----- Provided text

Obstacles had to be overcome along the way. First-generation hybrid kittens (called F1s in scientific terms) often grow up to be shy, nervous cats, like their wild relatives. It’s only after the cats are several generations away from the wild blood that their temperament becomes domestic and predictable. Mill notes that a wild temperament is not the same thing as an aggressive temperament. Leopard cats are anxious but not aggressive. In addition, Bengals have domestic dispositions, since breeders were careful to cull from their programs any breeding Bengal who wasn’t affectionate and sweet-tempered.
Another factor that slowed the breed’s development was the difficulty inherent in crossing two different species, even though both are members of the Felinae subfamily and are similar in size. In the first mating of leopard cat to domestic cat, the males are infertile, as is true of many hybrids. Second generation males (F2s) are usually infertile as well, and only about 50 percent of F3 males are fertile.

----------
----- Information supplied

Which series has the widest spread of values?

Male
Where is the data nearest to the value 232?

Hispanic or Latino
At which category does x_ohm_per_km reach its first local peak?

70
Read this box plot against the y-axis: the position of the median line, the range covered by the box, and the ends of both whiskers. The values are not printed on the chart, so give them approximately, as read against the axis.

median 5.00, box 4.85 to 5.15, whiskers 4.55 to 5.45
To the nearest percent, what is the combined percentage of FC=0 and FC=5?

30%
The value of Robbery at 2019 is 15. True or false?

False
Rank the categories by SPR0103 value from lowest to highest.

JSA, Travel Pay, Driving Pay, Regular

----------
----- Information supplied

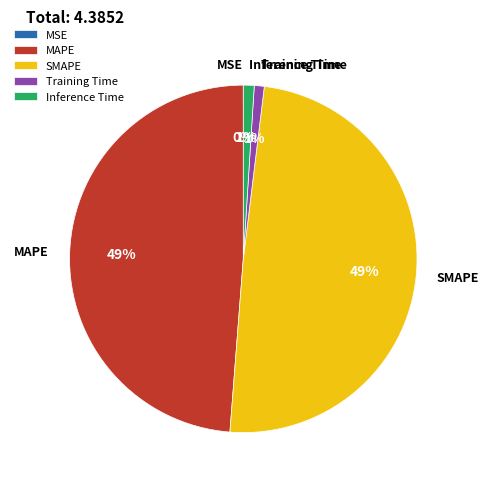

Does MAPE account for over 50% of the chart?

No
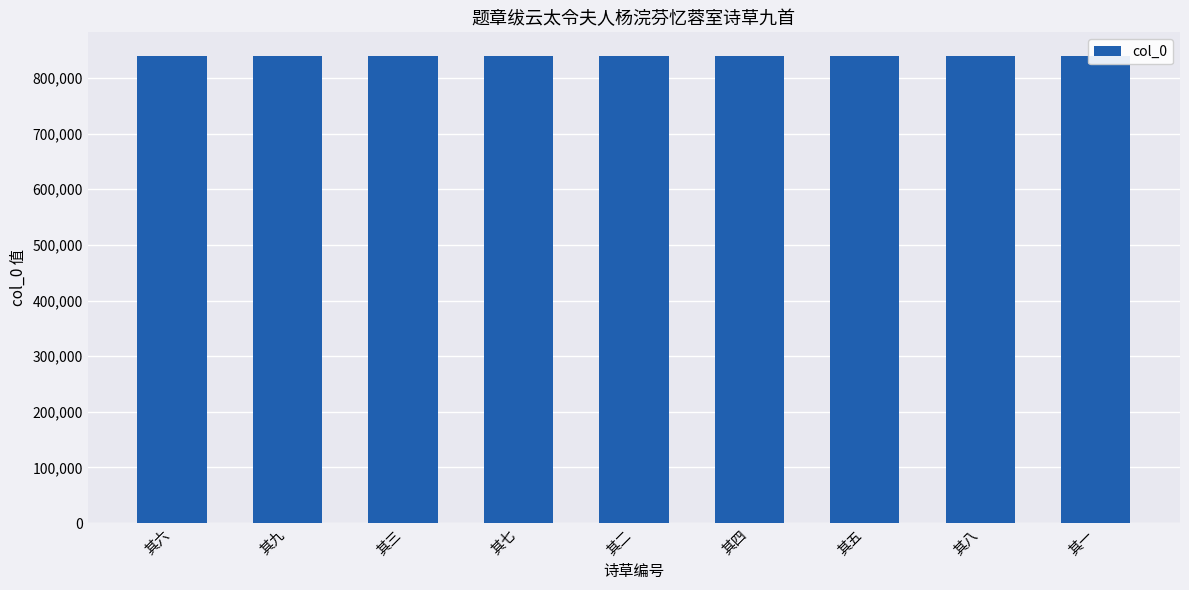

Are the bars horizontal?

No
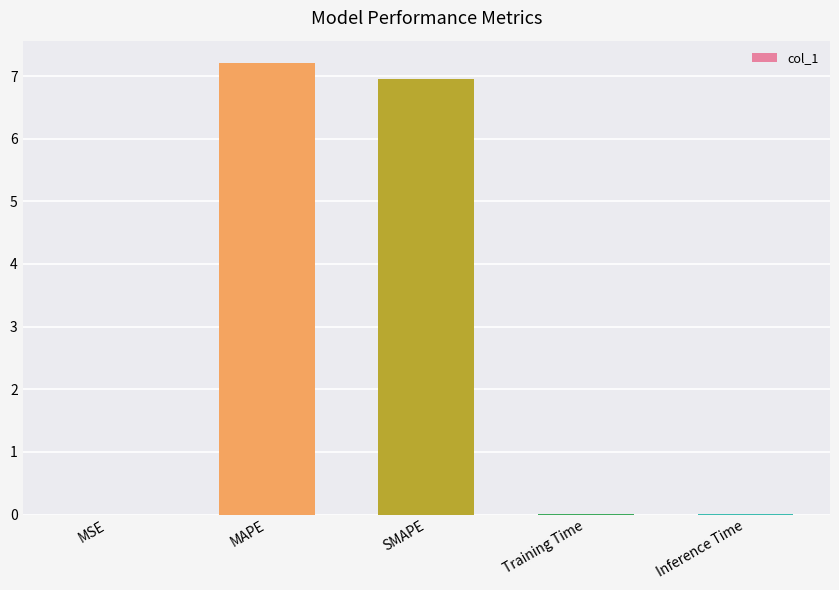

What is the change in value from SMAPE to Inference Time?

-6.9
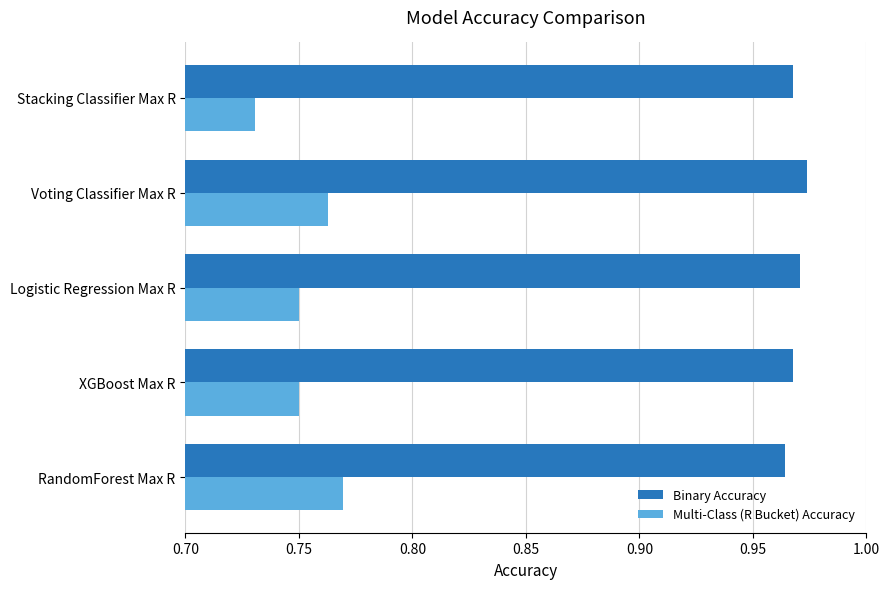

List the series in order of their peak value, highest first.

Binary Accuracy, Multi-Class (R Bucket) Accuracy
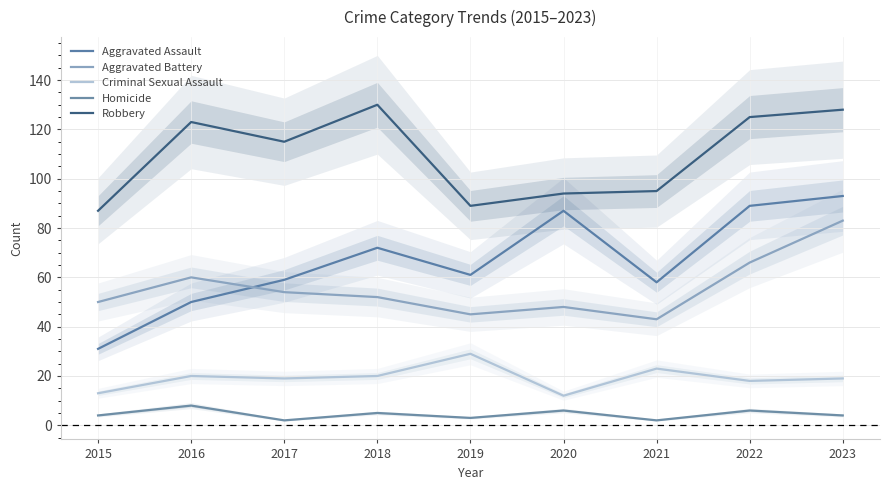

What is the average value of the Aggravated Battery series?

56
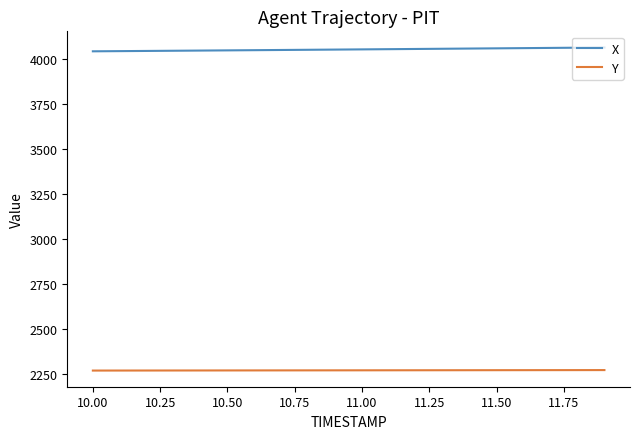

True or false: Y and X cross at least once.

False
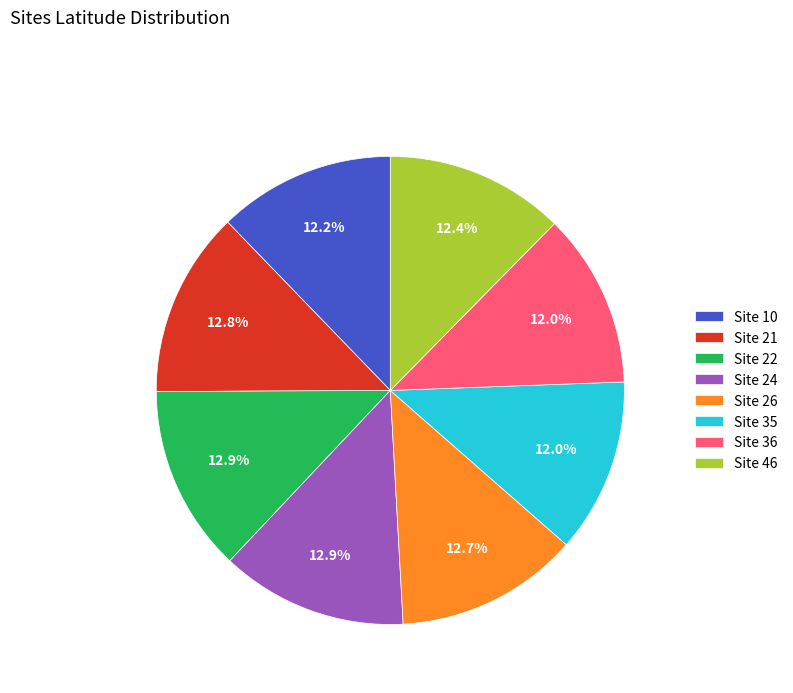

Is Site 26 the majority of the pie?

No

----------

Instructions.
(a) Decide whether each statement below agrees with the passage on Bengal cat breeding, answering yes or no and quoting the words from the passage that settle it: (i) Leopard cats are aggressive. (ii) About half of F3 males are fertile. (iii) The males from the first mating of leopard cat to domestic cat are fertile.
(b) Continue the passage on Bengal cat breeding after its final sentence.
The records are separate material and have no connection to the passage on Bengal cat breeding.

Task-by-task outputs.
(a)
(i) No: "Leopard cats are anxious but not aggressive."
(ii) Yes: "only about 50 percent of F3 males are fertile."
(iii) No: "In the first mating of leopard cat to domestic cat, the males are infertile"

(b)
However, Mill persisted, and by 1985, she had enough generations to show the Bengal. She began taking her Bengals to cat shows sponsored by TICA, the newest of the cat associations at that time. The breed sparked immediate controversy among breeders and fanciers. Some fanciers felt a breed with wild blood could pose a hazard in the show hall, while others believed breeding domestic cats with wildcats was unethical from a conservation viewpoint, since the majority of wild felid species are threatened or endangered. However, cat lovers visiting the shows immediately fell in love with the breed’s exotic beauty, and Mill had no trouble recruiting Bengal breeders. In 1988, The International Bengal Cat Society (TIBCS) was formed, and soon became the largest club for Bengal enthusiasts and breeders in the world.
In 1991, TICA accepted the Bengal for championship status. ACFA also accepted the Bengal in 1991, but quickly withdrew recognition after some unfortunate incidents with F2 Bengals in the show halls. Second generation Bengals (F2s) were allowed to be shown – unwise, since F2s are not far enough away from the leopard cat to have consistent domestic temperaments. ACFA reinstated Bengals for NBC status in 1997, on the condition that the Bengals be five generations removed from the leopard cat.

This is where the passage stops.